Netanyahu, Transportation Minister Deal Paves the Way for Likud Leadership Vote

The agreement, which was approved by the party tribunal, stipulates that a special majority (more than 50 percent of committee members) will be needed to form a joint Knesset slate with another party.

Prime Minister Benjamin Netanyahu, December 14, 2015.
Olivieh Fitoussi

The Likud Central Committee must approve any joint lists with other parties, according to an agreement between Prime Minister Benjamin Netanyahu and Transportation and Intelligence Minister Yisrael Katz, who chairs the Likud secretariat.

The agreement, which was approved by the party tribunal, stipulates that a special majority (more than 50 percent of committee members) will be needed to form a joint Knesset slate with another party. In exchange, Katz promised to support Netanyahu’s motion for early leadership elections for Likud.
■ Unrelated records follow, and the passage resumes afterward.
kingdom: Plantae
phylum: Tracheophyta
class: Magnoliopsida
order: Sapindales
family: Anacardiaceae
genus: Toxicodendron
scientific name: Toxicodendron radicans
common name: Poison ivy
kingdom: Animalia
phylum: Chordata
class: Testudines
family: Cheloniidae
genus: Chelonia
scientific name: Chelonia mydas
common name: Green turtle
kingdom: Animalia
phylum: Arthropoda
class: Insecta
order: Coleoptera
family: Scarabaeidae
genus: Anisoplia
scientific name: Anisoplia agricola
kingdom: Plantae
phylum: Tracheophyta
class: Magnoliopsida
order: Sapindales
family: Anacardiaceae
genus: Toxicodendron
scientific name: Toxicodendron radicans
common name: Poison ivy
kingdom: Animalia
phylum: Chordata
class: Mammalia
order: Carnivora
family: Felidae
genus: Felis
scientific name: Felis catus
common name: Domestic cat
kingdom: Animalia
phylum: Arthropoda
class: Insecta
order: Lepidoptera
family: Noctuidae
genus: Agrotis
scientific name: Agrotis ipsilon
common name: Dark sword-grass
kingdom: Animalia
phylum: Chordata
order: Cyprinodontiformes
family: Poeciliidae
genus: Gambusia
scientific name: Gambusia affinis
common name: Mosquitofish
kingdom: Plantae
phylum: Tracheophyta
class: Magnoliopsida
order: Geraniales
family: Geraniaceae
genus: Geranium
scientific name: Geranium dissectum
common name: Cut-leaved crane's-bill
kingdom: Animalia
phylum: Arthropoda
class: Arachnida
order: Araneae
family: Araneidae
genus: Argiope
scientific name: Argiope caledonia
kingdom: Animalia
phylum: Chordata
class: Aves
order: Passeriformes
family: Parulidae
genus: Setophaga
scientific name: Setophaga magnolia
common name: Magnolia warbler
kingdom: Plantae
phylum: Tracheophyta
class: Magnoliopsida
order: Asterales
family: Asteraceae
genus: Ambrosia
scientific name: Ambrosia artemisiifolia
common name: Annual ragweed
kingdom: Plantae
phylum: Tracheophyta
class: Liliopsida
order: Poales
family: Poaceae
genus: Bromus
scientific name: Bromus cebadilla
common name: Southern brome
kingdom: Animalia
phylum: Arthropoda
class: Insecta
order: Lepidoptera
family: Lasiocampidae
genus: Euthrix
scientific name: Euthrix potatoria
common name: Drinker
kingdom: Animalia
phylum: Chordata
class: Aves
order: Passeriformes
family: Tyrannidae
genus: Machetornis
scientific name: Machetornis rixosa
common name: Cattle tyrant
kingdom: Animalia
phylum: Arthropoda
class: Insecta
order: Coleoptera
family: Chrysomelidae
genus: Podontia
Katz had been staunchly opposed to bringing up the date of the election. The condition dictated by Netanyahu blocks a joint run with other parties in the next general election and shoots down his initiative to form a “Republican Party,” envisioned as a multi-party right-wing bloc, before the next general election.

Katz seeks to block a move to unite with parties such as Yisrael Beiteinu, Habayit Hayehudi or Kulanu in a so-called zipper arrangement, in which representatives from all the partner parties would be guaranteed high places on the slate.

On Sunday, Katz sent an announcement to Likud Central Committee members, who will vote Monday on bringing the party leadership election forward.

“Even today I oppose the idea of reserving slots for other parties on the Likud list at the expense of Likud candidates,” Katz said, adding that he will support Netanyahu’s early-primary proposal as long as it does not enable an end run around the party constitution’s special-majority requirement.

Netanyahu recently asked Kulanu chairman Finance Minister Moshe Kahlon to consider running with Likud in the next general election. Some prominent Likudniks were concerned that the prime minister might try to bring in additional right-wing parties as well. Sources close to Katz made it clear that Katz will take action against Netanyahu if the prime minister does not promise unequivocally that Likud will run independently in the next general election.